Page text |
++++++++++

# to rocket or not to rocket thats the question



## David-j (Jun 15, 2016)

hello I'm a new member and looking for some guidance

iv got a 200pounds gift voucher for bb and just over 2000 quid in the bank to treat myself to a machine and grinder. my initial thoughts are a rocket r58 paired with a fausto. Sorry about my spelling and grammar I'm dyslexic. Iv been researching for along time and that's the reason my budget just keeps getting bigger and bigger. I'm going to bb on Monday I was just wondering what or if I can do better with my current budget or what other members would do with 2200 quid.

I will be making around 6 to 8 shots a day so its just for home use.

should I hang on a few mouths and save for a pressure profiling machine

thanks david


----------



## 4085 (Nov 23, 2012)

the eternal question......go to BB and have a look around. You are going to have to spend £750 or so on a new grinder, along the lines of an Olympus 75E, leaving you £1450 on a machine

You may have a Porsche, but it does not make you a racing driver.....meaning, that a pressure profiling machine is not going to guarantee you anything. BB have lots of machines of all sorts and prices. Have a look, talk to them and then you will know whether to buy or wait and save! The argument for buying the best machine you can is to stop wanting to upgrade....but upgrading is more an emotional relief than making a better coffee relier......remember, whether you think you can, or whether you think you cannot, you are probably right anyway


----------



## Jason1wood (Jun 1, 2012)

I'd say you should get a fantastic grinder and a good machine.

Your budget will get a top notch machine but you'd be pairing it with a mediocre grinder.

Pressure profiling machine is a good shout, but like I've said, you do need a really good grinder to get the most out of your espresso.


----------



## David-j (Jun 15, 2016)

iv heard great thinks about the fausto even on the phone for about an hour to one of the guys at bb. I don't want a pp machine I just don't want to regret not getting on in a few years.

so maybe a gitto and a better grinder.

like you say ill speek to the people at bb but id like as much information as possible to take with me to bb.

thanks for the quick response


----------



## MediumRoastSteam (Jul 7, 2015)

Have you thought about whether you want a dual-boiler, a heat exchanger or a lever machine? I go along with the others: Get the best grinder you can afford, don't overlook them. Without a good grinder, there won't be good espresso. Good decision to go to BB. I've done this myself twice, and don't regret spending a few hours there.


----------



## 4085 (Nov 23, 2012)

all I am trying to say, is there is more to life than a Rocket! Grinder wise, I think most people might agree, that the bigger the burr size, the better the range of flavours available. The Fausto is 65 mm. Whilst still probably the most popular size out there, you can do better. Go to BB and talk it through. Research consists of what you read which in turn consists of opinion, and therein lies the problem.

++++++++++

Rows |
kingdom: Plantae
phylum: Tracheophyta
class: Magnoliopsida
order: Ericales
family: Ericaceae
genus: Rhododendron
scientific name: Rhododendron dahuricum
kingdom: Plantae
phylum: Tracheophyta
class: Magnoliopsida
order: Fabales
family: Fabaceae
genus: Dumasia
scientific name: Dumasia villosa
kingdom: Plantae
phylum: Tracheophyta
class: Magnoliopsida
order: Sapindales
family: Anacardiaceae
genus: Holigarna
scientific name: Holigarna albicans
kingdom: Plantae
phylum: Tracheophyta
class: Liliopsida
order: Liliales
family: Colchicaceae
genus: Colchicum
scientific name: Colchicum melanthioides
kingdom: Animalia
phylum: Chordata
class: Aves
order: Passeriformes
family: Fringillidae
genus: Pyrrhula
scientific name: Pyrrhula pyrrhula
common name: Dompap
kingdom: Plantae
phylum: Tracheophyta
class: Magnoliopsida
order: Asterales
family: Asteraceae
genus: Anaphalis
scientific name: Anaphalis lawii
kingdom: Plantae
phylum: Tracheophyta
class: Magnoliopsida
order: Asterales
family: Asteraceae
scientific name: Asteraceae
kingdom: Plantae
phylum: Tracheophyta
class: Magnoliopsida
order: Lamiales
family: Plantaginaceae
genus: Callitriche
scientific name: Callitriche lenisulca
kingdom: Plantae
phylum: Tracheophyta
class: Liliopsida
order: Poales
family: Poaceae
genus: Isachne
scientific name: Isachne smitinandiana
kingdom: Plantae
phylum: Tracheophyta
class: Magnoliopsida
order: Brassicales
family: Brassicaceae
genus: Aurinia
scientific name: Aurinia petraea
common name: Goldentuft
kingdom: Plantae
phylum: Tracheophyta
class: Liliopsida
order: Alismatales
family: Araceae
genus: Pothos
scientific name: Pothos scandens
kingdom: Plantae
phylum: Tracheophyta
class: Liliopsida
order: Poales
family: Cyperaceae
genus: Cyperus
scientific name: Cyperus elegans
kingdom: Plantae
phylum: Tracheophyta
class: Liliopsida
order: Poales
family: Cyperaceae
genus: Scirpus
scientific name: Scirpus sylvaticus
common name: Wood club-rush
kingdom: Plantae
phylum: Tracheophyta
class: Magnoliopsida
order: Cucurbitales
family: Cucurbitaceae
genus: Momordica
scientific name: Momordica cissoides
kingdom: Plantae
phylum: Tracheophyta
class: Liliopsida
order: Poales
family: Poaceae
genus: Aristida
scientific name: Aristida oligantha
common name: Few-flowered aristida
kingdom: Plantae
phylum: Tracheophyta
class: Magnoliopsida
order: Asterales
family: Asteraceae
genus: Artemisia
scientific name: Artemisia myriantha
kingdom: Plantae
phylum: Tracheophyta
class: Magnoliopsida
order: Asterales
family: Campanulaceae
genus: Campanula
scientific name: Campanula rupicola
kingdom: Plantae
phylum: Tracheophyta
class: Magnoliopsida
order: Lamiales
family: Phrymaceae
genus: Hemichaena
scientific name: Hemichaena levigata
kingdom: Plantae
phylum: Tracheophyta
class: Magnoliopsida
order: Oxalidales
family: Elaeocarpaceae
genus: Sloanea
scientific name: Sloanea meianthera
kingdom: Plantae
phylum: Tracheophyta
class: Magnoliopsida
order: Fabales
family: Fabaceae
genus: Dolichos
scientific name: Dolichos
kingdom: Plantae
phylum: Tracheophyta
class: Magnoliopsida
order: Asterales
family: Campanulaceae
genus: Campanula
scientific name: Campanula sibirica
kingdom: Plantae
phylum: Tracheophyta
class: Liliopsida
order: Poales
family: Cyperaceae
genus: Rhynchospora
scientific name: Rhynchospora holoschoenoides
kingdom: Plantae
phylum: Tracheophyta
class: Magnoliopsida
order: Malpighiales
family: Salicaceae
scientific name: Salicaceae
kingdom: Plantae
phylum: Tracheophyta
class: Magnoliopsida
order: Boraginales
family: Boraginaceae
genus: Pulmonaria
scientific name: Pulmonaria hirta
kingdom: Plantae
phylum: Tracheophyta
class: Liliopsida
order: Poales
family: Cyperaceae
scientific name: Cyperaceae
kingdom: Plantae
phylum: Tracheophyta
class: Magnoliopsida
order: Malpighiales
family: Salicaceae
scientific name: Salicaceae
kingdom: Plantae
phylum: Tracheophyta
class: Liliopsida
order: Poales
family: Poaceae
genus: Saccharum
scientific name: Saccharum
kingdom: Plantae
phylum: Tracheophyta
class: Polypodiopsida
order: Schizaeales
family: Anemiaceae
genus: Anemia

++++++++++

Exercises to complete |
(1) In the espresso forum thread, what burr size does the Fausto grinder have?
(2) List every username that posts in the espresso forum thread.
(3) Return the passage of the espresso forum thread from "## Jason1wood (Jun" to "a mediocre grinder.".

Solutions to the exercise |
(1) 65 mm

(2) David-j, 4085, Jason1wood, MediumRoastSteam

(3)
## Jason1wood (Jun 1, 2012)

I'd say you should get a fantastic grinder and a good machine.

Your budget will get a top notch machine but you'd be pairing it with a mediocre grinder.